"Yes, yes—go on!"
"Well, they were sweethearts, but they had a quarrel or something, and—anyhow, Mr. John Sanborn ran away."
"How long ago?"
"Twenty years; and now he's back, and they've made everything all up lovely, and he wants to marry her and take her West."
"Oh-h!" breathed Genevieve. "It is just like a story; isn't it? And didn't it turn out lovely!"
"Y-yes, only it hasn't turned out yet."
"What's the matter? I thought you said they'd made it all up!"
"They have. She'll marry him; but she—she's afraid of Texas, too, just as Mrs. Granger was, I guess."

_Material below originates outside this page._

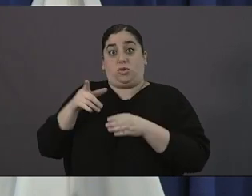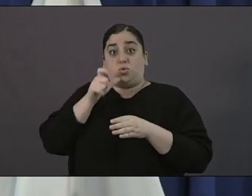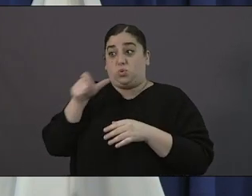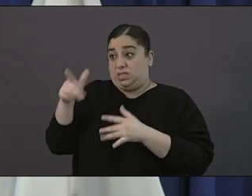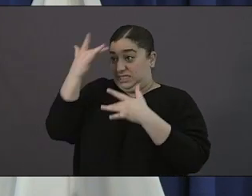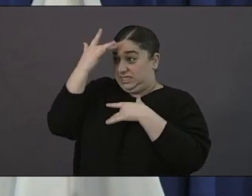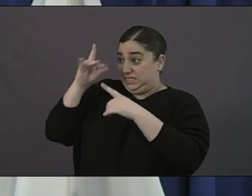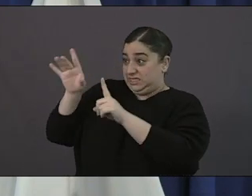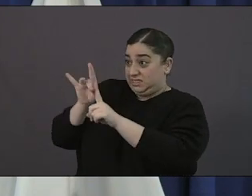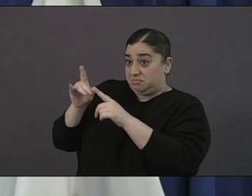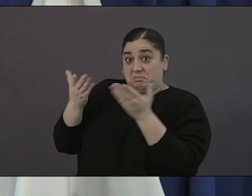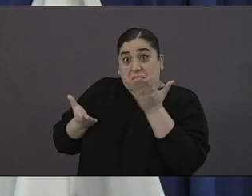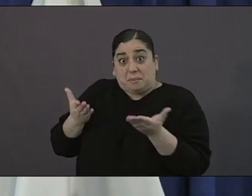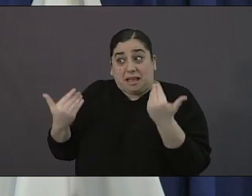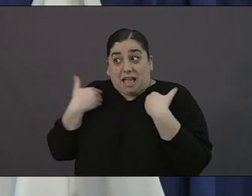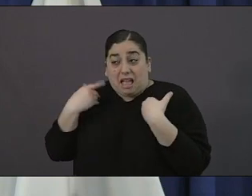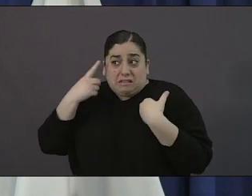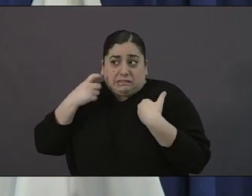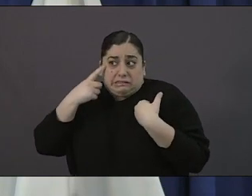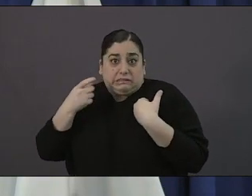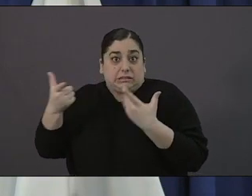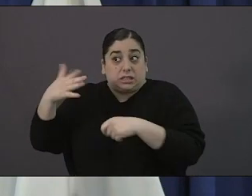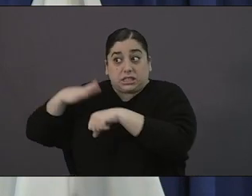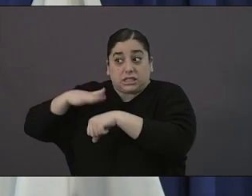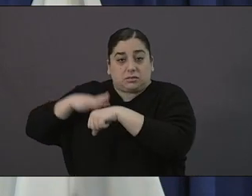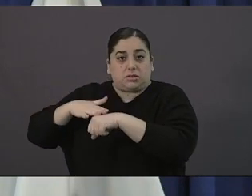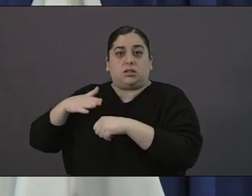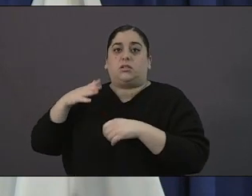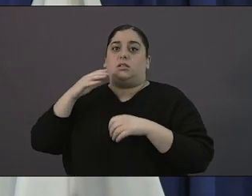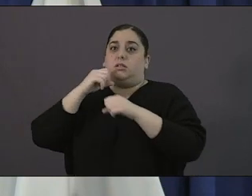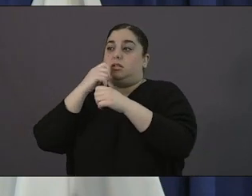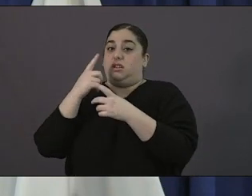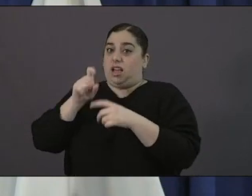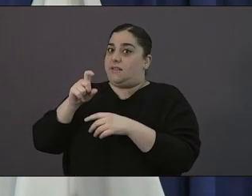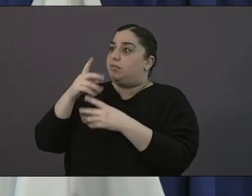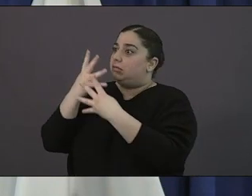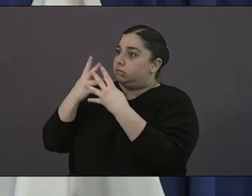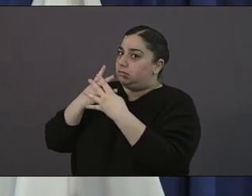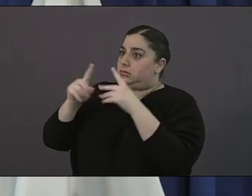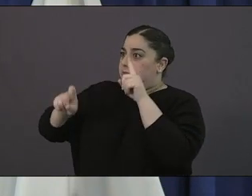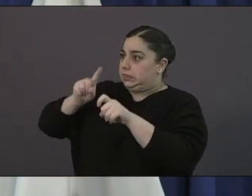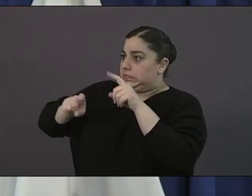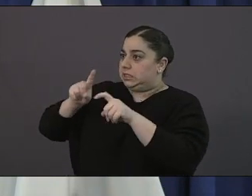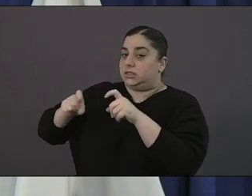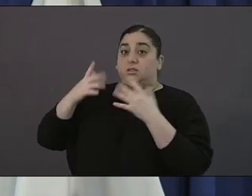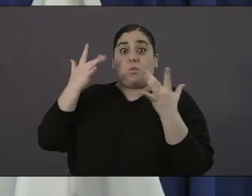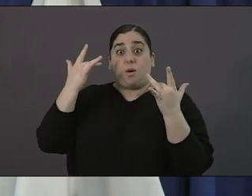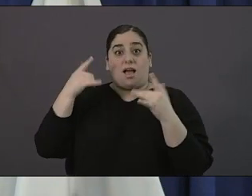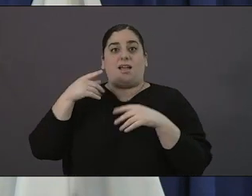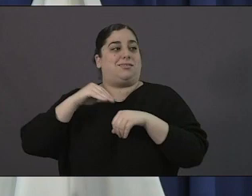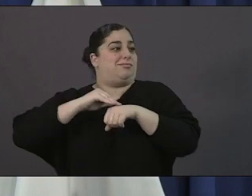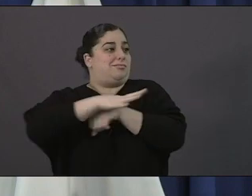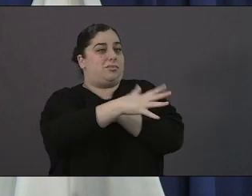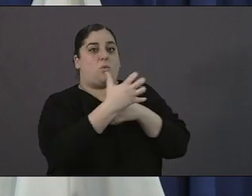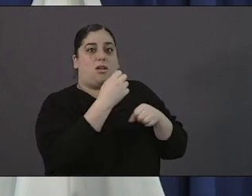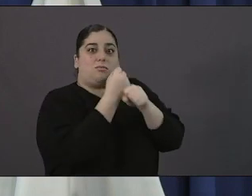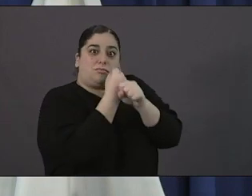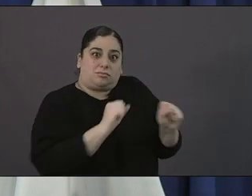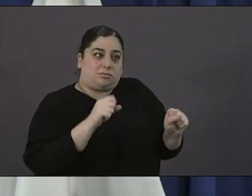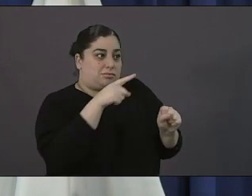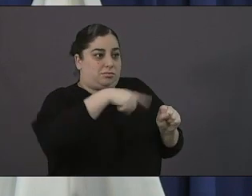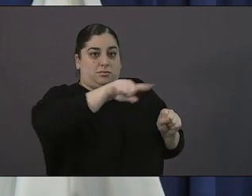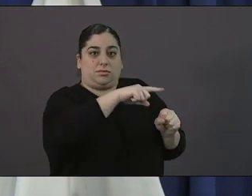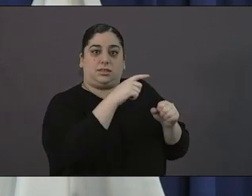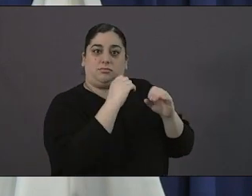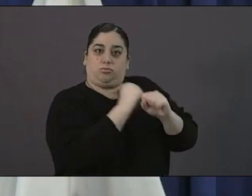with symptoms is evaluated and potentially transferred to isolation or an off-site medical facility a couple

"Oh, I see," cried Genevieve. "Pooh! We'll fix that in no time," finished the Texas "missionary," with confidence.
"There, I knew you would," sighed her friend, blissfully. "You see, I specially wanted Miss Sally to be happy, because I couldn't find—" Cordelia caught herself up in time. She must not, of course, tell Genevieve about Sally Hunt's lost brother whom she had failed to find. "Well, you know, anyway, Sally Hunt is very poor," she explained hastily; "and everybody said, when we went to Texas last summer, that she'd have to go to the Poor Farm soon, if something wasn't done. So I'm specially glad to have her happy, and—" Cordelia stopped, and turned to Genevieve with a new look in her eyes.